• **Document section**
[start]
Previous: The Paravars: Chapter 4 – The Paravar Caste
There are different methods of assessment to understand any particular society. For example, in accordance with their respective academic and social backgrounds the anthropologists, ethnologists, and sociologists all attempt to study and understand communities. However, a complete understanding of any given community is impossible without taking its historical background and it requires an unbiased and unprejudiced approach. The writing of this series on the Paravars has been motivated by such a sense of responsibility.
As south India is situated along the ancient maritime trade routes that connected Europe and West Asia with the Indian subcontinent and East Asia, it was but natural that the ancient Tamil literature is replete with references to foreigners such as the Greeks, Romans, Egyptians, Arabs, and the Chinese.
In his work on ancient India, Ptolemy who appears to have resided in Alexandria during the ﬁrst half of the second century AD had identified Cape Comorin (Kanyakumari) and the Gulf of Mannar as a centre of pearl ﬁshery. He had also mentioned that Korkai, the ancient Tamil port city to the east of Kanyakumari, as the cynosure of pearl trade.
[end]
Records excerpted from a collection
[start]
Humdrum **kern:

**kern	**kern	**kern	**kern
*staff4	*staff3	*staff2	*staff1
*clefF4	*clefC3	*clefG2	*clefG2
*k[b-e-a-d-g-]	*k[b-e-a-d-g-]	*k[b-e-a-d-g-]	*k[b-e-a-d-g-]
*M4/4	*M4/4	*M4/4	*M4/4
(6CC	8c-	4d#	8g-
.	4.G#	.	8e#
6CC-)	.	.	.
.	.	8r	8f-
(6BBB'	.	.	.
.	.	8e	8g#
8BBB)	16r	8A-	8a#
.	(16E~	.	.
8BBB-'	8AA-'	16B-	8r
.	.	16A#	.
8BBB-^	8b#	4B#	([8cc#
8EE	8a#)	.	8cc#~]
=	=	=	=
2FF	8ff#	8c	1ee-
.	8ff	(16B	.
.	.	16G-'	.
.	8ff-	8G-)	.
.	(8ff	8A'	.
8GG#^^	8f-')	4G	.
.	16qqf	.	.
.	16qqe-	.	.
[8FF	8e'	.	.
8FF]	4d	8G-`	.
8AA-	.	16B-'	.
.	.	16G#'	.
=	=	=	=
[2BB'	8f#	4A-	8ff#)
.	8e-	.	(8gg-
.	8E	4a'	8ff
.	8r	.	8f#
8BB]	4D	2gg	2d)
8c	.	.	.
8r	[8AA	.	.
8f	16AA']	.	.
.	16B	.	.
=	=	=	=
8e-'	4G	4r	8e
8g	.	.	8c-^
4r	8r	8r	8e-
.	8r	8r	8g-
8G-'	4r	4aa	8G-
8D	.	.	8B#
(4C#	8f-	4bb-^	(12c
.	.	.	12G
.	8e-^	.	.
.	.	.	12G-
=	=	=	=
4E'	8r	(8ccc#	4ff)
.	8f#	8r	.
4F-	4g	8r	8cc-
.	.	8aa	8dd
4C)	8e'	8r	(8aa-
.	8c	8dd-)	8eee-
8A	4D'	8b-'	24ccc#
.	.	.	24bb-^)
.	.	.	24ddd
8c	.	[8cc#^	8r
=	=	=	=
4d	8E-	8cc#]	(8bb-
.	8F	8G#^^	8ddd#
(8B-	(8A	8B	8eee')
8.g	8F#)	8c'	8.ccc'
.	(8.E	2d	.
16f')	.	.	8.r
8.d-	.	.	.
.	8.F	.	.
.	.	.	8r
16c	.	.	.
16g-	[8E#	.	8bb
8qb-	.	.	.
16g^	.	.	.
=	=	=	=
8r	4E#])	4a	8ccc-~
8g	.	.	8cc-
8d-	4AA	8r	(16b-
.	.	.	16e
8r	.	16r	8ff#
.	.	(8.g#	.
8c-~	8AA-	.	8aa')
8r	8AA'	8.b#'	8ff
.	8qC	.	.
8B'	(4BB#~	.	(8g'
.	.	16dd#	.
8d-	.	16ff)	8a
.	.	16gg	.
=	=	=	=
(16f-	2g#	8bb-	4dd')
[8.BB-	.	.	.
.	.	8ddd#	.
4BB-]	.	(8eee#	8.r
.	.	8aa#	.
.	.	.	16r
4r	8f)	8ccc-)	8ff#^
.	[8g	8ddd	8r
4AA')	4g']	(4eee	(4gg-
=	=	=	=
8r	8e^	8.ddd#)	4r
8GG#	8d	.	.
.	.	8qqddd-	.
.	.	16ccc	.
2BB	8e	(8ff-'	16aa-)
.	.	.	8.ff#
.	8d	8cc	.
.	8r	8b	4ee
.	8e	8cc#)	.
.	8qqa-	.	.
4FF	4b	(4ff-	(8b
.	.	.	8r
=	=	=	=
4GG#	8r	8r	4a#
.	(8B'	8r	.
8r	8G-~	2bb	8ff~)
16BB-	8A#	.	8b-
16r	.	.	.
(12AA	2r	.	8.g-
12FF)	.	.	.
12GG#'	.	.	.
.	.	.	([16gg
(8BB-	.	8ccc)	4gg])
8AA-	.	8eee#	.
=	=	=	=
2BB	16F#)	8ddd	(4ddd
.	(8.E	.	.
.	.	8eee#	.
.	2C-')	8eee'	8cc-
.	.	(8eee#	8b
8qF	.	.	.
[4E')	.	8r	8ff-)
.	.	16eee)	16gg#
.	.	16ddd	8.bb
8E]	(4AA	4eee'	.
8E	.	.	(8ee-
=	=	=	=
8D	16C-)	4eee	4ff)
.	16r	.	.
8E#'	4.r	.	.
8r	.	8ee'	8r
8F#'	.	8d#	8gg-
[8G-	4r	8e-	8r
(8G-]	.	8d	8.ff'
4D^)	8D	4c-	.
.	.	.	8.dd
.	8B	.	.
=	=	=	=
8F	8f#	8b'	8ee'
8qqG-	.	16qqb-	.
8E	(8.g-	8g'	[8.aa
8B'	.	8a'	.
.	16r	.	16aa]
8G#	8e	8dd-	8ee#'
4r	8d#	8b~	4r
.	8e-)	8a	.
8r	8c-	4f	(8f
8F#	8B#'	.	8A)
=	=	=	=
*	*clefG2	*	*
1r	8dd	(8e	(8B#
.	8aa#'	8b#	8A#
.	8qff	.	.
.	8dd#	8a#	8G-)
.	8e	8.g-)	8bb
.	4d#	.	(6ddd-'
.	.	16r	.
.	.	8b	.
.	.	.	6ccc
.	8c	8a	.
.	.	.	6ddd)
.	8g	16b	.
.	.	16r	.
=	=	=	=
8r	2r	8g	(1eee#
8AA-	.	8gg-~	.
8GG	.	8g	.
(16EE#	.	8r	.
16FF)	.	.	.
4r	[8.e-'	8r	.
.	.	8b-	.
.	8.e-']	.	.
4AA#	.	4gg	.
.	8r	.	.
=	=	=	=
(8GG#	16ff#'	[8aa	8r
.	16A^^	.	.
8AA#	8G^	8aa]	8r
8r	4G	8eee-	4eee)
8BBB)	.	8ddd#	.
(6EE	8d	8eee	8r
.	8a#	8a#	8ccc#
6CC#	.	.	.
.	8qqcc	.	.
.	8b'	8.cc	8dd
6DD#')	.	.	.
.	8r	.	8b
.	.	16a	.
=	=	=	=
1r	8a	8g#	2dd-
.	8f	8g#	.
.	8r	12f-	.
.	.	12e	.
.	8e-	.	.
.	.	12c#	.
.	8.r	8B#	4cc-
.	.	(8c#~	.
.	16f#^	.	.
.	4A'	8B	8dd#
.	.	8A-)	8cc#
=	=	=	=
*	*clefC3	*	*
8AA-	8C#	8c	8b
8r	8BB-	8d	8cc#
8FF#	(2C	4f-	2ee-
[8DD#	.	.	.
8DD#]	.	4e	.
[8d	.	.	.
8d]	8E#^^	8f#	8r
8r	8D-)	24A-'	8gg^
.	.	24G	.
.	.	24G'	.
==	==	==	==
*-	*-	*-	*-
[end]
• **Your instructions**
Extend the passage on the Paravars, picking up right after its final sentence about Korkai as "the cynosure of pearl trade."

• **Result**
An Arabic work of the tenth century, Adja’ib Al-Hind, refers to a merchant from Alexandria known as Cosmas Indicopleustes, who sailed to south India in the sixth century AD before Egypt was Arabised or Islamised.
To the pre-Islamic Arabs, ports and towns in South India, Ceylon, and south-east Asia were along their trade routes to China. In ancient Tamil literature, the pre-Islamic Arabs along with the Greeks, Romans, Persians and Jews, who had ﬂed their homes in West Asia, were frequently referred to as Yavanas.
In the seventh century AD, the Islamic political-cum-religious revolution, based on the principle of equality that swept across Arabia opened a new chapter in world history. Very soon, parts of the world stretching from Spain to Arabia and from Arabia to China, Persia, and Sind in the Indian sub-continent, came under the influence of the revolutionary wave of Islam.
Among the early Islamised Arab travellers who sailed to India in the 9th-century was Sulaiman al-Tajir. He was a merchant, traveller and writer initially from Siraf in modern-day Iran. He made several voyages from the Persian Gulf to the Malabar and Coromandel coasts, and China and wrote an account of his voyages around ad 850 AD.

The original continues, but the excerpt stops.